Anggota Ombudsman RI, Alvin Lie mengatakan, tindakan yang dilakukan provider tersebut seolah ingin meraup keuntungan dari program subsidi kuota dari Kementerian Pendidikan dan Kebudayaan (Kemendikbud). Pancingan berupa hadiah mobil berpotensi membuat sekolah tergiru, sehingga warga satuan pendidikan akhirnya menggunakan jasa dari provider tersebut.
"Sudah ada surat atau edaran brosur dari dua operator telekomunikasi yang memberikan insentif. Kata yang digunakan adalah apresiasi kepada kepala sekolah untuk pembelian kartu perdana yang terdaftar di Dapodik yang diaktivasi," kata Alvin dalam Webinar Mengawal Anggaran Kuota Rp 9 Triliun, Senin, 7 September 2020.
Meski tidak ingin menyebut merek dua provider tersebut secara gamblang, pihaknya tetap bakal menyoroti apa yang menjadi kepentingan operator seluler dalam program subsidi kuota sebesar Rp7,2 triliun tersebut. Pihaknya melihat arah dari hadiah mobil ini membuat uang negara bakal mengalir ke provider lewat peserta didik yang menggunakan layanan dari provider tersebut.
"Jadi kami bertanya, yang beli subsidi pemerintah atau operator? Ini persetujuan bersama atau satu arah?" Ungkap Alvin.
Baca juga: Subsidi Kuota Kemendikbud Tak Efektif di 12.548 Desa
Apalagi, saat ini provider menawarkan kuota yang murah kepada pemerintah dengan tarif beli subisidi yakni Rp1 rupiah per satu megabite. Menurut Alvin, hal ini menjadi peluang terjadinya gratifikasi dalam subsidi, terlebih ditambah embel-embel hadiah mobil.
"Kami khawatir kalau tidak diselesaikan bisa merupakan gratifikasi dan bisa mempengaruhi tekanan dari kepala sekolah kepada siswanya untuk menggunakan jasa operator tertentu meskipun tidak cocok bagi siswa tersebut," jelasnya.
Menurutnya, pihak provider tak perlu melakukan hal tersebut. Sebagai pemberi layanan publik, provider seharusnya fokus saja memaksimalkan layanan yang disediakan.
"Dan perlu ada sanksi kepada operator yang tidak memenuhi kewajiban menyediakan akses internet sesuai kecepatan, penghitungan kuota yang tidak dapat dipertanggungjawabkan. Kita perlu meyakinkan semua operator memahami peraturan pelaksanakan dan bersedia mematuhi itu untuk kelancaran pembelajaran daring saat ini," tegasnya.

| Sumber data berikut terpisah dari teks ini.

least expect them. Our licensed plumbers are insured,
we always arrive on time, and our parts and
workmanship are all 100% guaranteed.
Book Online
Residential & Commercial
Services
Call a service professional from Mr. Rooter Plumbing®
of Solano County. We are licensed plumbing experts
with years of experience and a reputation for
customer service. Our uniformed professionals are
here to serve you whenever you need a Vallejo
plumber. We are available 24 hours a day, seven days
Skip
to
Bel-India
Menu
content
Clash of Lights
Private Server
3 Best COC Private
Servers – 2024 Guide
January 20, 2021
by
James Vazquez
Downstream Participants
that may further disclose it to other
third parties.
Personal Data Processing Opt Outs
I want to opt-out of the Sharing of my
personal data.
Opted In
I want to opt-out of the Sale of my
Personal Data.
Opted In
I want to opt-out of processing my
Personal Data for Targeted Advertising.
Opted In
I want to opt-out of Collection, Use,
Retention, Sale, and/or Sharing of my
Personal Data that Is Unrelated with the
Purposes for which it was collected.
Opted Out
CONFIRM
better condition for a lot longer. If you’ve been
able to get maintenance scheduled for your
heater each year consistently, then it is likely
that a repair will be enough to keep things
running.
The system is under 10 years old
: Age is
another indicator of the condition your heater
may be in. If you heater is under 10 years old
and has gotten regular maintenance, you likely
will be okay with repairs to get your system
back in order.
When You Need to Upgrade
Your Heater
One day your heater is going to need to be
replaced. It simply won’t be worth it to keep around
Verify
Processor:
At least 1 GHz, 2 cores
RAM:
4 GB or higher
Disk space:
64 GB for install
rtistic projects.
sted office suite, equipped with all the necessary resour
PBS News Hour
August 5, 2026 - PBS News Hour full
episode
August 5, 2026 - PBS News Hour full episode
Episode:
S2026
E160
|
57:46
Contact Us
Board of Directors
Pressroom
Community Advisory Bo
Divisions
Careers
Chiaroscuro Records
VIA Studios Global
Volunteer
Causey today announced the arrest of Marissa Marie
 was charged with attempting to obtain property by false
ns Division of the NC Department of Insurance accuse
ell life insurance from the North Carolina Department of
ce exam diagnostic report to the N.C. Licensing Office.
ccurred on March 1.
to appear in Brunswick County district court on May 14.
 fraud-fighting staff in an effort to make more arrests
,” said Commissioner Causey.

Secara terpisah beredar sejumlah foto yang berisi proposal salah satu provider untuk diajukan ke sekolah. Program ini menjanjikan kompensasi satu unit mobil oprasional (non BBM) yang akan diserahkan pada pihak sekolah atau kampus saat H-7 setelah aktivasi kartu perdana dilakukan.
Masih dari isi proposal yang sama, perjanjian disebut akan berlangsung untuk jangka waktu satu tahun (12 bulan), sehingga pihak sekolah atau kampus tidak dapat melakukan pembatalan program di tengah perjanjian.